Speaking exclusively to Energy Voice, Mark Richardson, Apache North Sea project director, said: “The lower-for-longer scenario is in place. I don’t think that reality has really sunk in for some yet. People are going to have to change the way they do business.”
He added: “There are many in the industry who do understand that things have to change. There is a crisis right now, but that means it’s actually a good time to convince people to make the changes.
“In the way you approach doing business you to keep thinking how to make it faster, cheaper, better and safer in the way you approach doing business.”
Richardson said it was important to learn from historical trends and understand that oil has averaged in a price range of $50-$60 per barrel.
“People don’t really have a clue what the oil price will be in the future. There are so many variables it is almost impossible to make an accurate forecasts.
“If you ‘hindcast’, you will see the average oil price since 1973, when OPEC was formed, is somewhere in the $50 per barrel. I think that is probably where it’s going to sit for the next few years.

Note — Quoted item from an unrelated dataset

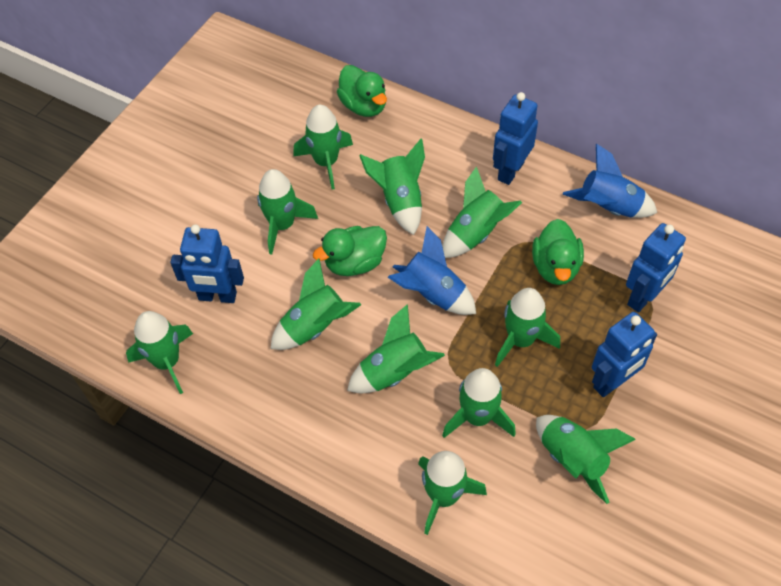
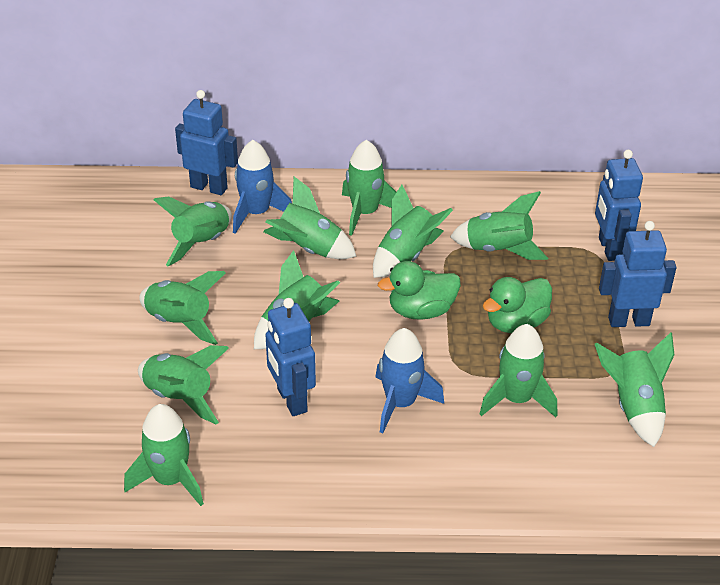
green duck: [313,226,387,276] [337,65,387,117] [532,219,584,285] = 3 -> [378,261,461,320] [483,277,552,333] = 2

“You may get swings up to $100 and lows down to $20, but there’s no reason why that long-term average should not continue.”
The oil industry continues to reel from the effects of the oil price slump which has seen more than 6,000 jobs lost this year in the north east of Scotland.
Earlier this year, Energy Voice reported that 800 people had applied for an office administrator role – highlighting the changing jobs market that in early 2014, was struggling to find people to fill roles.
Hopes of an oil price rally appear increasingly forlorn as Saudi Arabia and OPEC continue to keep the oil pumping. Oil inventories in developed countries have expanded to a record of almost 3 billion barrels because of massive supplies from both OPEC and non-OPEC producers.
Apache in the US has been hampered by the pressure on the US shale market brought about by Saudi Arabia’s policy. Apache, is one of the biggest leaseholders in the largest US shale play, has seen its share price battered in 2015 as a result.
Industry analysts have warned that US producers’ ability to quickly ramp up production in response to any oil price increase will ensure that – unforeseen circumstances notwithstanding – the longer-term oil price will remain relatively low for a longer time.
Last month Apache announced it had made significant discoveries in the North Sea in both the Beryl and Forties fields which could yield up to 70 million barrels of oil equivalent, extending field life of both into the 2030s.
Richardson said he said it was crucial young people remained positive about working in the oil and gas industry.
Apache is one of the few operators in the North Sea that has so far avoided reducing its headcount in the North Sea. Last week, he addressed a gathering of more than 100 young professionals at Apache’s regional headquarters in Aberdeen, insisting opportunities were still out there.
“Young people are the life blood the industry. We absolutely need to engage as an industry and make young people aware, through the universities and colleges, that oil and gas continues to be a major employer.”